Une décision publiée le 13 janvier par l’Autorité italienne de la concurrence (AIC) a infligé à Moby S.p.A. (Moby) et Compagnia Italiana di Navigazione S.p.A. (CIN), dont Moby est aussi actionnaire, des amendes- de respectivement 500 000 € et 271 000 € pour ne pas avoir respecté les prescriptions imposées par la même AIC lors de la privatisation de l’ancienne compagnie d’État, Groupe Tirrenia. En particulier, l’AIC a reproché à Moby de ne pas avoir mis fin aux accords de code sharing et commercialisation avec les autres opérateurs sur les routes Civitavecchia-Olbia et Genès-Porto Torres. En outre, Moby et CIN auraient appliqué sur lesdites routes des augmentations des prix des billets supérieures à l’augmentation du prix du carburant entre 2009 et 2012, comme autorisé par l’AIC lors de la privatisation de Groupe Tirrenia. Les deux sociétés ont déjà annoncé qu’elles contesteraient cette décision auprès du tribunal administratif du Lazio.
La décision de l’AIC suit celle du 11 juin 2013 par laquelle cette autorité a infligé à plusieurs opérateurs privés des amendes d’un montant total de plus de 8 M€ pour entente illicite visant à constituer un cartel afin de faire augmenter les prix pendant la saison 2011. Elle a en effet jugé qu’au moment de la privatisation de Groupe Tirrenia – à travers le joint-venture créé entre Moby, Marinvest S.p.A. (Marinvest), qui contrôle également deux autres opérateurs, Grandi Navi Veloci S.p.A. et SNAV (GNV-SNAV) et Grimaldi Compagnia di Navigazione S.p.A. (Grimaldi) –, les opérateurs se sont entendus pour augmenter les prix entre 40 % et 65 % sur certaines routes. Et ceci, en dépit du fait que les augmentations des prix auraient pu avoir été causées par d’autres facteurs affectant l’industrie des ferries, comme le niveau élevé de transparence des prix et des conditions établies (les résultats des investigations laissaient suggérer que chaque société surveillait régulièrement les prix et les conditions offerts par ses concurrents) ou le coût des soutes (40 % plus cher pour la période concernée).
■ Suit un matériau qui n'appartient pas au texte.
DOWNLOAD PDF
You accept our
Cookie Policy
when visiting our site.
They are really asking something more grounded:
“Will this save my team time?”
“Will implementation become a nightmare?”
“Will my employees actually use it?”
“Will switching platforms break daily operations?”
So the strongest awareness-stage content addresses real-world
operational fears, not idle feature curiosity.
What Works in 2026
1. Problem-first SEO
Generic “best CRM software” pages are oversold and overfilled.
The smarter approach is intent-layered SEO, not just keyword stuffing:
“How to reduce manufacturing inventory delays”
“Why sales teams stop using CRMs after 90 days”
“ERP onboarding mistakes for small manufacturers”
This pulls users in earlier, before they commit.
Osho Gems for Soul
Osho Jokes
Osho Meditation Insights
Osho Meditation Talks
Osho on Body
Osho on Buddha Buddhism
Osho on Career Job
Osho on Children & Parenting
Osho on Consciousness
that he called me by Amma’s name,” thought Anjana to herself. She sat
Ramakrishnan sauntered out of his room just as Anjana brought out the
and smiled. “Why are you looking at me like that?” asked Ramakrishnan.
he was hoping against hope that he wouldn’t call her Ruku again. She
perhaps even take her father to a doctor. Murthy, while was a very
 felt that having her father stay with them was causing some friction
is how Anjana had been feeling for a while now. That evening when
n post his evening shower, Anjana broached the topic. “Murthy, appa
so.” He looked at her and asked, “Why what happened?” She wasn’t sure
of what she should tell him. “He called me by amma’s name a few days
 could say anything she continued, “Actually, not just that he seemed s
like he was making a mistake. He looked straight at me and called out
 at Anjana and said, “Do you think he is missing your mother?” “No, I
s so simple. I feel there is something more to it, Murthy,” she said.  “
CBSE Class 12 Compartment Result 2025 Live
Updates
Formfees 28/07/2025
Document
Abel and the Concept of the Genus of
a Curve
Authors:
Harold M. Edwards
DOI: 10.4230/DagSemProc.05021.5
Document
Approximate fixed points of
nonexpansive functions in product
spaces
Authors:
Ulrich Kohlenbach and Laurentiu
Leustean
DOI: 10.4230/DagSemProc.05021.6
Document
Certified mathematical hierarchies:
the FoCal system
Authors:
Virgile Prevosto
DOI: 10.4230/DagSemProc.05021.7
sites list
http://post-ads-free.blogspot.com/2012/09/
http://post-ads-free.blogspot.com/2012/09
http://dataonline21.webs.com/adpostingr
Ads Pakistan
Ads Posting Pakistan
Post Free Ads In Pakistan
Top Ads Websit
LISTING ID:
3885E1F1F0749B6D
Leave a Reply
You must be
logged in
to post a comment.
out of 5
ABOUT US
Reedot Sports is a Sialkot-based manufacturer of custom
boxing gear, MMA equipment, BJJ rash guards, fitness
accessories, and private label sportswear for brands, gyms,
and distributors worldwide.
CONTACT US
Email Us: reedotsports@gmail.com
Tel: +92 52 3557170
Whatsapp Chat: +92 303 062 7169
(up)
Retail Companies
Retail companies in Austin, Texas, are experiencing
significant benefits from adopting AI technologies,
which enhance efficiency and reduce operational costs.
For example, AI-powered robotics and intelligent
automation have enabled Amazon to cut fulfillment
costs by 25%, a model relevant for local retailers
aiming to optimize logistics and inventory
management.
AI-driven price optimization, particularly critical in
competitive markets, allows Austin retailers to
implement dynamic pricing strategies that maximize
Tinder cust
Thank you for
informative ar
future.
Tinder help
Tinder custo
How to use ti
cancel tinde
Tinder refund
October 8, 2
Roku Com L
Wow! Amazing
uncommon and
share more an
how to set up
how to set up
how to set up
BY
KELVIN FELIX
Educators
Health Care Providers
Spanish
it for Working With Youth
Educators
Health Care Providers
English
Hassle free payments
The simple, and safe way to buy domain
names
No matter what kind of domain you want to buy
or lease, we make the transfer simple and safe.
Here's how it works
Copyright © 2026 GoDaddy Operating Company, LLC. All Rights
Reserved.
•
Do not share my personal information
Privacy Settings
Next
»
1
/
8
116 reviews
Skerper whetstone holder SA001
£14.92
Les pertes antérieurement subies et leur incapacité à fournir des explications sur l’alignement de leurs prix ont conduit l’AIC à déduire qu’elles avaient mis en place des pratiques anticoncurrentielles. Cette conclusion aurait été appuyée par le fait que, sur le même marché, la concurrence entre les différents acteurs était très forte les années précédentes.
Un recours collectif de 4 900 consommateurs?
D’un autre côté, l’AIC a abandonné ses investigations concernant Forship S.p.A., plus connu sous son nom commercial de Sardinia Ferries. Car selon l’AIC, en fixant ses prix, l’opérateur a simplement suivi les décisions des autres opérateurs du marché, notamment son principal concurrent (Moby) sur la route la plus rentable de Livorno à Olbia, et aucune preuve quant à l’implication de Forship dans l’entente n’a pu être établie.
La Cour de Gènes devra aussi se prononcer sur la recevabilité d’une class action de 4 900 consommateurs. Si c’est le cas, le procès pourrait constituer le premier recours collectif fondé sur une décision de l’AIC à avoir lieu dans un tribunal italien en vertu des dispositions relatives au recours collectif récemment introduites en droit italien.
Après les récentes décisions dans l’affaire Sardaigne, l’AIC enquête à présent sur les services de ferry dans le détroit de Messina, le golfe de Naples et de Salerme. Les observateurs seront attentifs à ces affaires.
En outre, le 22 janvier 2014, la Commission européenne a conclu une enquête sur les mesures d’aides accordées par la Région Sardaigne en faveur de Tirrenia afin de vérifier leur conformité avec la réglementation concernant les aides d’État et les Services d’intérêt économique général (SIEG). La Commission a retenu que ces mesures constituaient un avantage économique indu et a ordonné le recouvrement de 10,8 M€. Une investigation similaire, incluant la Société nationale Corse-Méditerranée (SNCM), a établi que l’aide reçue par cette dernière, selon un accord de délégation de service public conclu avec les autorités régionales corses pour la période 2007-2013, n’était pas justifiée par les règles des SIEG. La commission a condamné à un remboursement de 230 M€.
Les décisions ci-dessus créeront un précédent, non seulement pour l’industrie italienne de ferry mais aussi pour les autres secteurs de la navigation, et confirment que la navigation est et restera un domaine d’intérêt aussi bien pour les autorités de la concurrence à l’échelle européenne qu’à l’échelle nationale.